## What the task requires
Please gather each line from the rows that contains the string "Honorars". Case counts.
Records for this task START
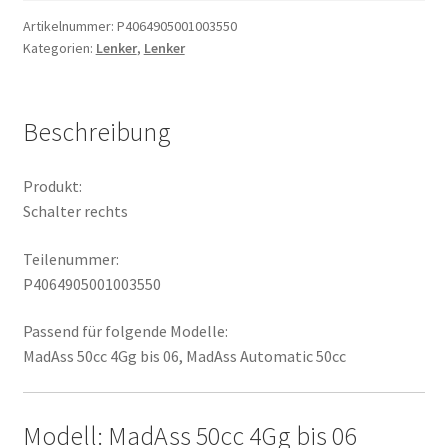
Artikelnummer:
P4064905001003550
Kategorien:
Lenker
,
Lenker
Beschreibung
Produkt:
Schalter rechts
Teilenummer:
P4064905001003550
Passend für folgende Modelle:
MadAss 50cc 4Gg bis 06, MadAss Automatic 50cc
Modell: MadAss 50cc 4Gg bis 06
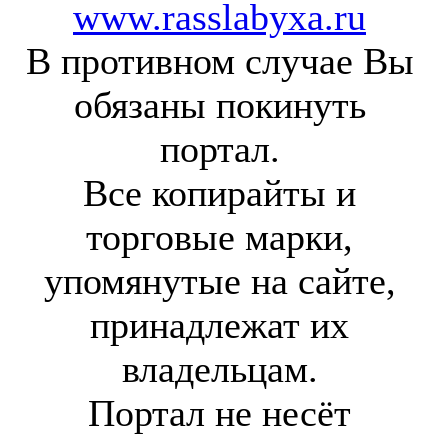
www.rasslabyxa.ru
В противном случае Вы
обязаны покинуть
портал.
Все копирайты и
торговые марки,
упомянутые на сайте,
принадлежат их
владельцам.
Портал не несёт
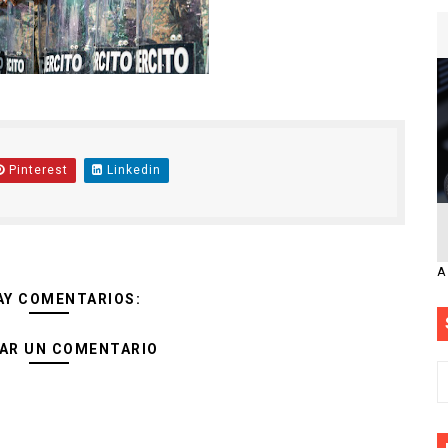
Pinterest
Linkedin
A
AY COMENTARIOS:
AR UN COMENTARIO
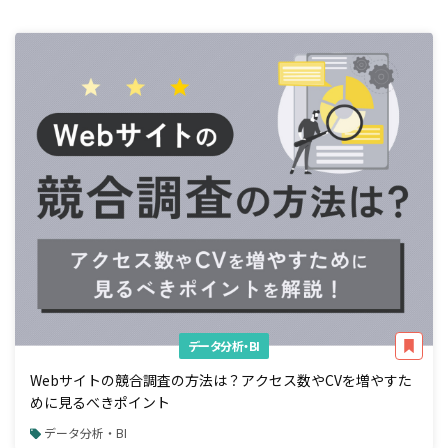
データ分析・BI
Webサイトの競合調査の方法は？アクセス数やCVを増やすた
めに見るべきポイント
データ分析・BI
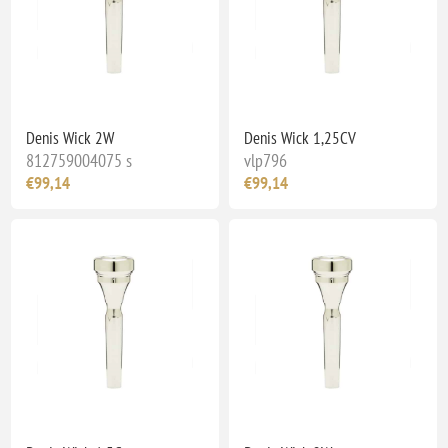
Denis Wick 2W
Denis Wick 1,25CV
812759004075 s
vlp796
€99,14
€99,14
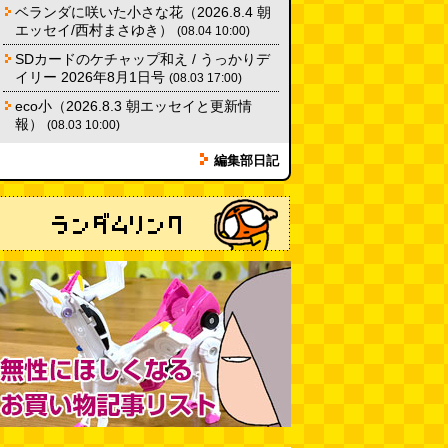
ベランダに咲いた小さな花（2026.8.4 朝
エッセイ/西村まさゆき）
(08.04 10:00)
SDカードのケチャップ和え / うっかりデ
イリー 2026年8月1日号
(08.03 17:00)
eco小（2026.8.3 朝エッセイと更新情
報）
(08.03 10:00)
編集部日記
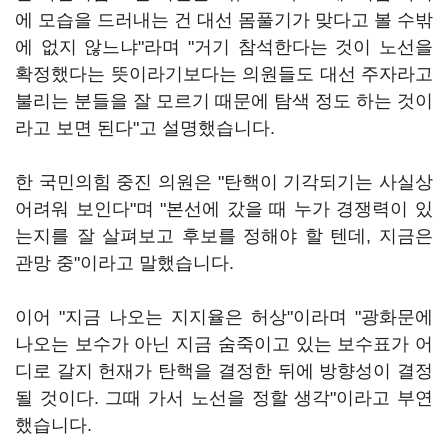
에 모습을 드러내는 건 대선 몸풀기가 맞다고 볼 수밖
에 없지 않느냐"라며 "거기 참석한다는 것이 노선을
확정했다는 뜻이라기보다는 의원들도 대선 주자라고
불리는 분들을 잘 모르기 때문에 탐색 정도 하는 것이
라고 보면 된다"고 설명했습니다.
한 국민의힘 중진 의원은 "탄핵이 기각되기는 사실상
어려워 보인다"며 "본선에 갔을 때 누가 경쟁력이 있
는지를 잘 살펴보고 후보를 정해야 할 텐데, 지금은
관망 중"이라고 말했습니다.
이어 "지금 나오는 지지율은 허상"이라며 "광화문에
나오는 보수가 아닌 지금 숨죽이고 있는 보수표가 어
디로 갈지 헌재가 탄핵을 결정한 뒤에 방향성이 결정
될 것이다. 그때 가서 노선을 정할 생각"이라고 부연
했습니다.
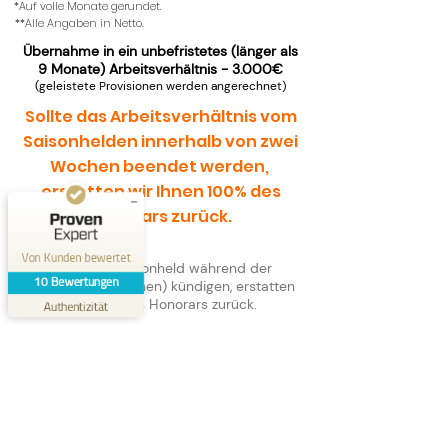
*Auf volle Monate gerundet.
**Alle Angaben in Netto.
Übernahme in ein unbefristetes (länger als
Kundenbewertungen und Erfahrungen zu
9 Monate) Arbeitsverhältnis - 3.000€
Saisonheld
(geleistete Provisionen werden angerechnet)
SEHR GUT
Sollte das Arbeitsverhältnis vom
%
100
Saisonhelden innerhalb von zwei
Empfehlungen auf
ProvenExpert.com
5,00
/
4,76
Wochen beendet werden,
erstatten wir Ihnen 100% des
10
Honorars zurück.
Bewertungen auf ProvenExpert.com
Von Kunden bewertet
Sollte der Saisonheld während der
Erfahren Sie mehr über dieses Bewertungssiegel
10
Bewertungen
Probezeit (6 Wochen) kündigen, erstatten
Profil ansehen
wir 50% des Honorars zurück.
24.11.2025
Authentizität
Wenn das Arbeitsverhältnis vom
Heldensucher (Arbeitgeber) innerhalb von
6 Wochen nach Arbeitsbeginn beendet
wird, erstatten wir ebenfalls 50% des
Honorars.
Records for this task END
## Response to the task
Honorars zurück.
wir 50% des Honorars zurück.
Honorars.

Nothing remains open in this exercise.